January 24th, 2014 at 3:18 pm
NY’s Schumer Calls on Dems to Defend Government

Talk about a New York state of mind.

In the run-up to the 2014 election, U.S. Senator Chuck Schumer (D-NY) “charts an agenda for Congress that includes extending unemployment benefits, raising the minimum wage, making college more affordable and investing in infrastructure,” according to the L.A. Times.

“Times are now ripe for a renewed and robust defense of government,” Schumer said in a speech to the liberal Center for American Progress Action Fund. And he clearly doesn’t fear any potential downside. “The best way to deal with the tea party’s obsessive anti-government mania is to confront it directly, by showing the people the need for government to help them out of their morass.”

Those who live in glass houses shouldn’t throw stones. The real maniacs in Washington, D.C. are liberals like Schumer who think Americans are eager to be told how government will meddle even more in the economy. Raising the minimum wage in an anemic employment market is a sure way to increase joblessness. But maybe that’s the point. The result is more people directly dependent on government outlays for their daily needs.

And then there is the inflationary effect of government spending on the price of college tuition, as well as the fact that ‘infrastructure investment’ is really code for pork barrel projects channeled to public employee unions.
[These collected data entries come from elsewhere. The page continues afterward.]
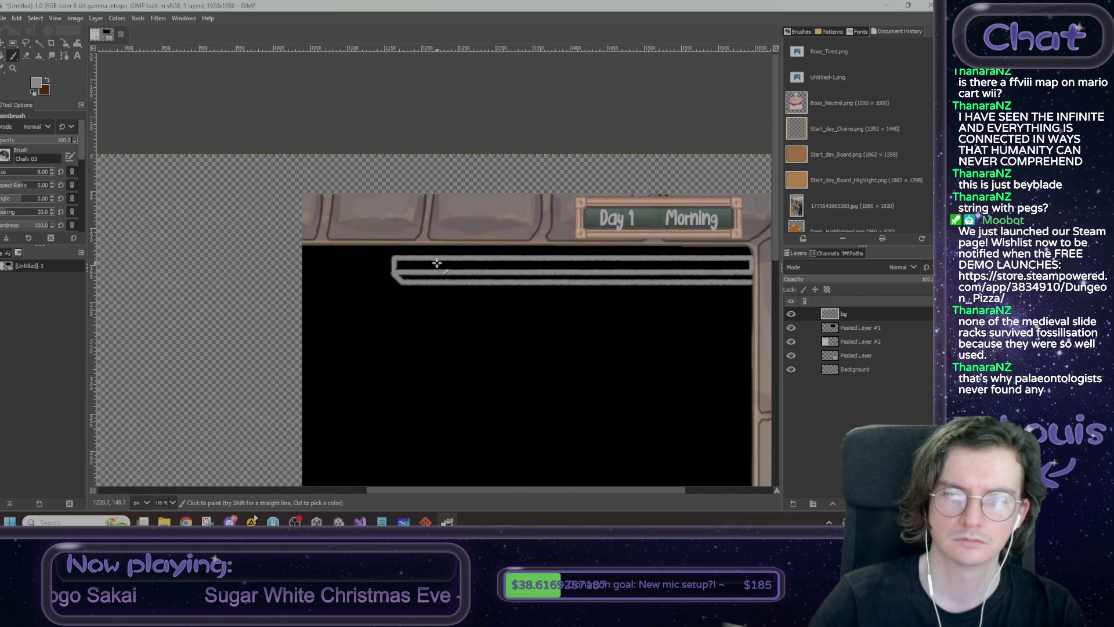
pyautogui.hscroll(3, 437, 263)
# Cut the grey rail bar, move it up about 20 px, and anchor it back.
pyautogui.press('r')
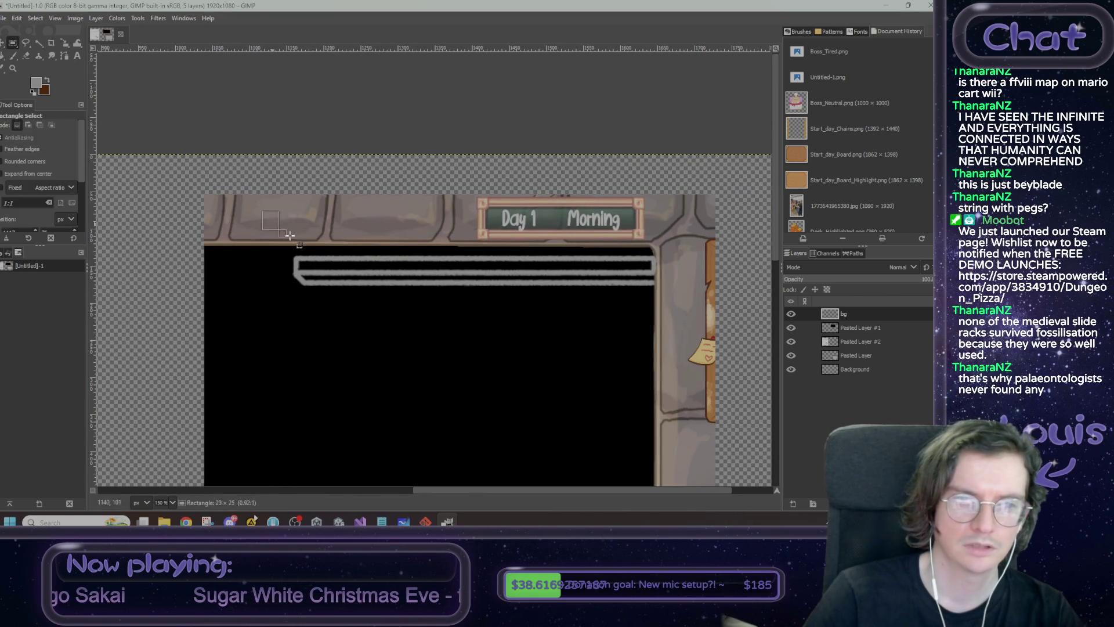
pyautogui.moveTo(269, 250); pyautogui.dragTo(655, 326)
pyautogui.press('ctrl+x')
pyautogui.press('ctrl+v')
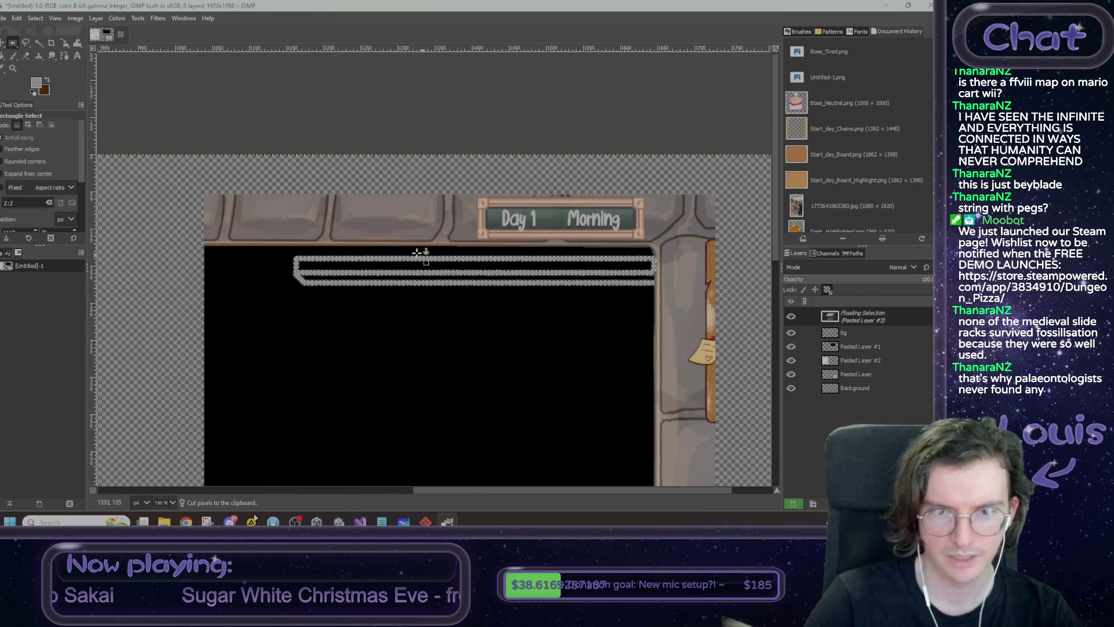
pyautogui.click(2, 43)
pyautogui.moveTo(346, 263); pyautogui.dragTo(343, 249)
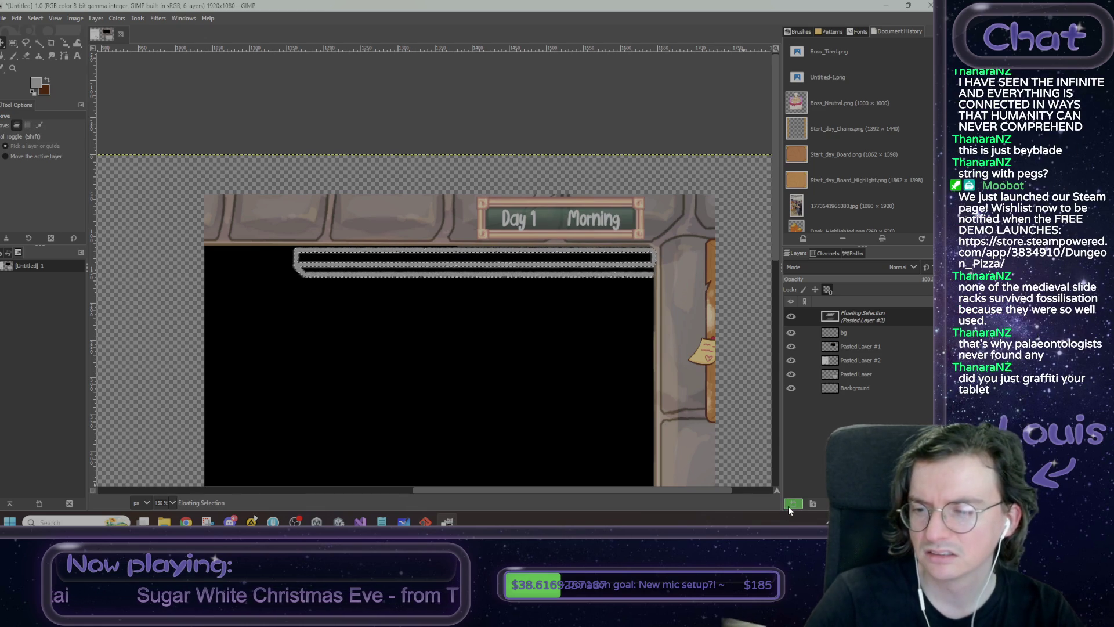
pyautogui.press('ctrl+h')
Schumer’s call for a full-throated defense of government may get cheers in the liberal salons of the NYC-DC corridor, but echoing it would bring swift electoral defeat for his colleagues in more conservative states.
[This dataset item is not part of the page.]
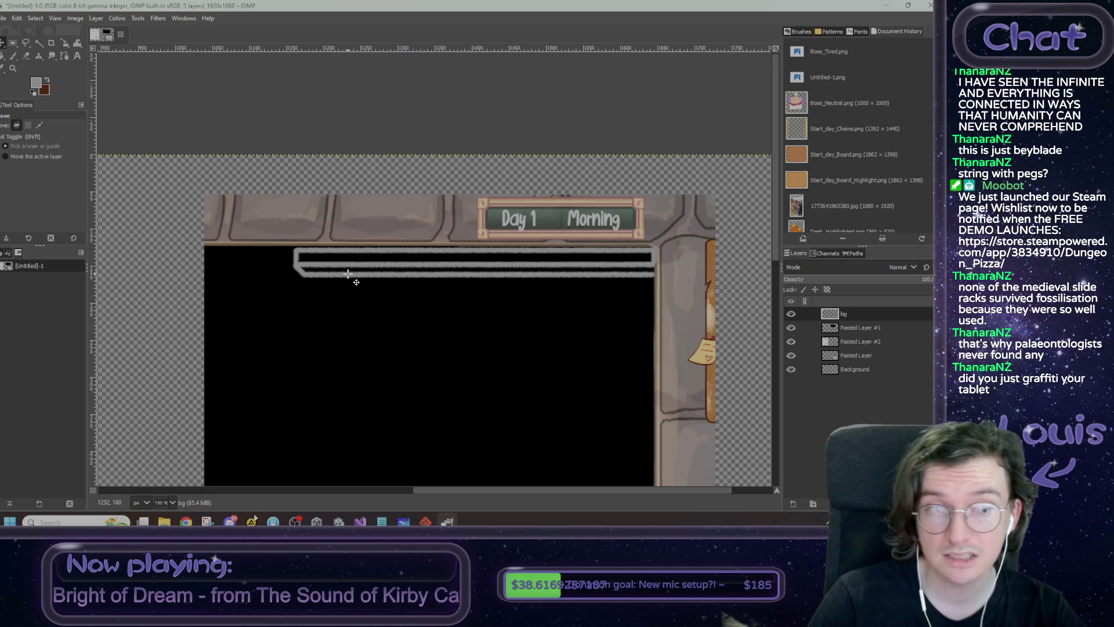
# Start a chalk line at the raised bar's lower-left corner with the Paintbrush.
pyautogui.hscroll(-10, 418, 290)
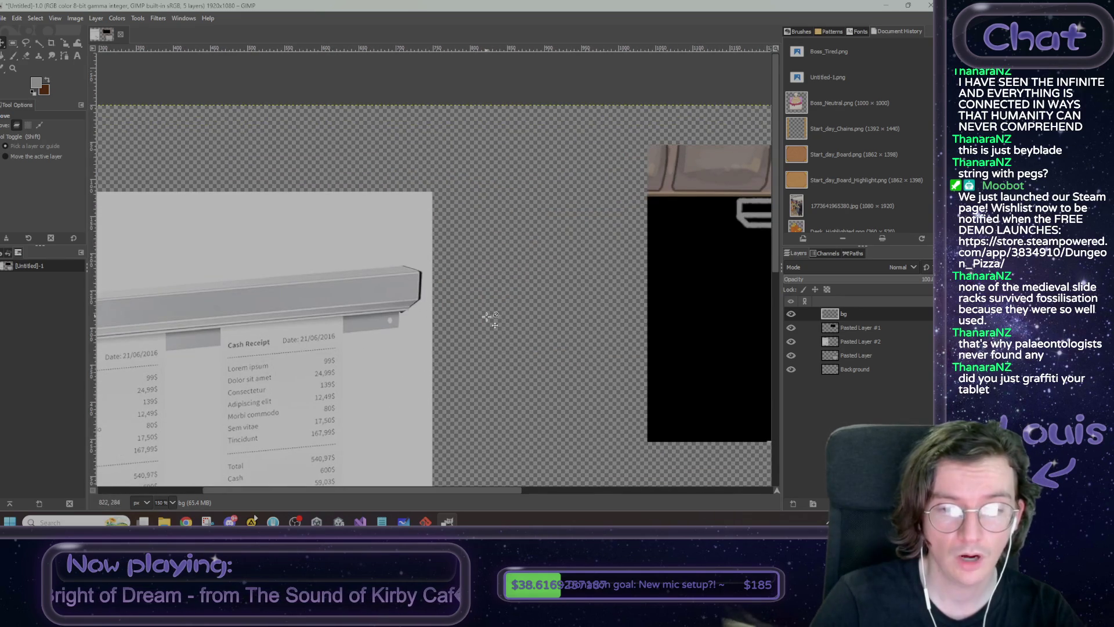
pyautogui.hscroll(10, 415, 286)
November 29th, 2013 at 5:37 pm
Obamacare Swells New York’s Medicaid Rolls

“Since the Oct. 1 rollout of the Affordable Care Act in New York, nearly half of New Yorkers who signed up for insurance on the state-run exchange qualified for Medicaid,” reports the New York Post.
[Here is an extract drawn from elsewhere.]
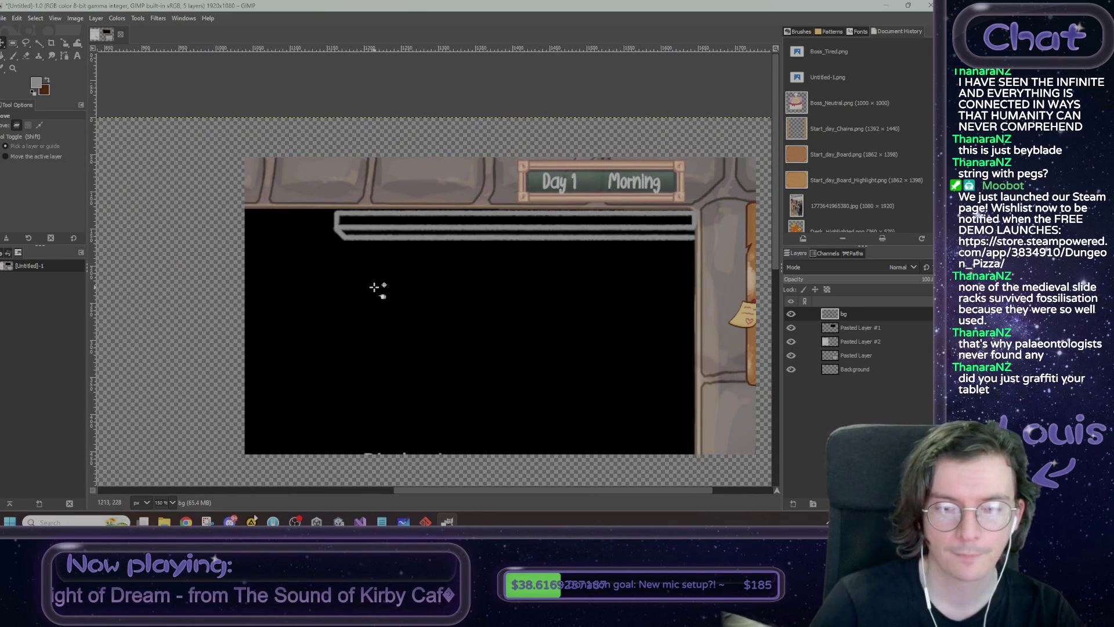
pyautogui.press('p')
Apparently, the media attention surrounding Obamacare enticed many lower-income Empire State residents to apply for insurance, only to find out they qualified for taxpayer subsidized Medicaid instead. If every New Yorker that qualifies for Obamacare’s expanded version of Medicaid actually signs up, the state’s total Medicaid population could hit 6 million in a few years. That would be nearly 1/3rd of the state’s population.

The implications for federal spending levels are ominous. Currently, Medicaid spending is split between states and the feds. But once 2014 arrives, “the feds will pick up 75 percent of the tab and eventually 90 percent for childless Medicaid adults, instead of the current 50 percent.”

As the Post’s article indicates, Obamacare’s failure to lure enough buyers onto its public-private insurance exchanges is only half the story. The real win for those who want to impose a government-run, single-payer system onto the American health care system may be in the massive expansion of Medicaid consumers paid for out of the federal treasury. Thus, even if the public-private part of Obamacare fails, the number of citizens depending on Washington for health care will increase dramatically. In the long run, that may be just what Obamacare’s staunchest supporters desire.